Assigned task:
In the Airbnb policy text, rewrite the stretch from "Over the years" through "to change them.", swapping "illogical" for "irrational".

Page extract:
☆ ☆ ☆
Over the years I’ve observed many hosts making illogical arguments about this and other Airbnb policies. Their arguments do not come from an objective assessment of what seems right or wrong, but are arguments based on what these hosts think is reasonable to expect that Airbnb will do. Such arguments are wholly illogical, and are much like saying to Sally, who’s complaining that she’s been abused by her elementary school teacher, “Well you’re only a student and he’s the teacher and has more authority so what do you expect? Just shut up because it’s not reasonable to expect an adult to change their ways based on the complaint of a child.”
So here’s a clue for those who dont’ see the flaw in this argument: unethical acts are not automatically right and justifiable just because you think you don’t have any power to change them.
List of logical fallacies:
These are some of the illogical or fallacious arguments used to support Airbnb’s Extenuating Circumstances Policy
#12, Appeal to Tradition (“Extenuating Circumstances policy has been in place from the beginning therefore it must be right.” )
#14, the Argument from Consequences (“If we didn’t personally refund the guests, they might have a medical emergency and not get their money back, and that would be wrong” )
☆ ☆ ☆
Data excerpts:
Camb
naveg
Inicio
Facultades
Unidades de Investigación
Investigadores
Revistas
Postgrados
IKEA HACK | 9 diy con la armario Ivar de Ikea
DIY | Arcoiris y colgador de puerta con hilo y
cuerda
☆ ☆ ☆
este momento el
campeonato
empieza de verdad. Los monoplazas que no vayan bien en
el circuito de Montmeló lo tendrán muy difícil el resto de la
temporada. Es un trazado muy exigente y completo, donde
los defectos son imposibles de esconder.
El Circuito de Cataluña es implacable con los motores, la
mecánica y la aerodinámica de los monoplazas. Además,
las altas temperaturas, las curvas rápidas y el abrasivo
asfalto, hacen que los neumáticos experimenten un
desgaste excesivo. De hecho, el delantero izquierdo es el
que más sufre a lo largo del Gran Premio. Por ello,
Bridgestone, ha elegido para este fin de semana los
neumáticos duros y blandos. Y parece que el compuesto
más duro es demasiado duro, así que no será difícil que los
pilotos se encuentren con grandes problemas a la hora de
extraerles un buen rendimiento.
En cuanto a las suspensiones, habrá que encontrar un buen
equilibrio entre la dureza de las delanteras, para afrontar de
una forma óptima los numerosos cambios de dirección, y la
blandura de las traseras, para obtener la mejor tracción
☆ ☆ ☆
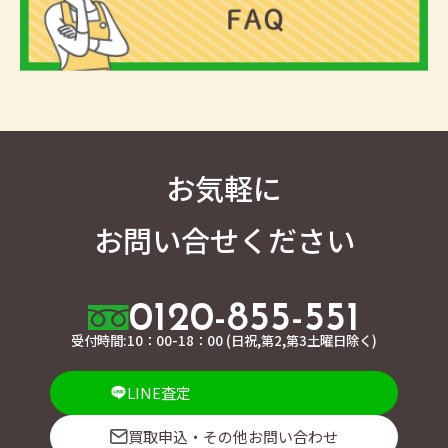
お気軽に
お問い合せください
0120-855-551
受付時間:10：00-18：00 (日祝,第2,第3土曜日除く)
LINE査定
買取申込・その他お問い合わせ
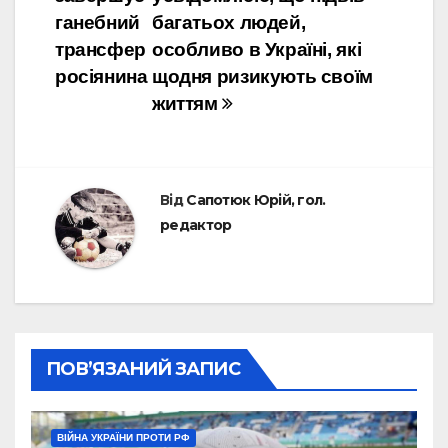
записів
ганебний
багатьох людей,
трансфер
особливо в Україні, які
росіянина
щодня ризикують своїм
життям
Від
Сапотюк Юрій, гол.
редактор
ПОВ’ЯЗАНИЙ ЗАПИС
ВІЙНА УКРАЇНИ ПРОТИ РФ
☆ ☆ ☆
Task output:
Over the years I’ve observed many hosts making irrational arguments about this and other Airbnb policies. Their arguments do not come from an objective assessment of what seems right or wrong, but are arguments based on what these hosts think is reasonable to expect that Airbnb will do. Such arguments are wholly irrational, and are much like saying to Sally, who’s complaining that she’s been abused by her elementary school teacher, “Well you’re only a student and he’s the teacher and has more authority so what do you expect? Just shut up because it’s not reasonable to expect an adult to change their ways based on the complaint of a child.”
So here’s a clue for those who dont’ see the flaw in this argument: unethical acts are not automatically right and justifiable just because you think you don’t have any power to change them.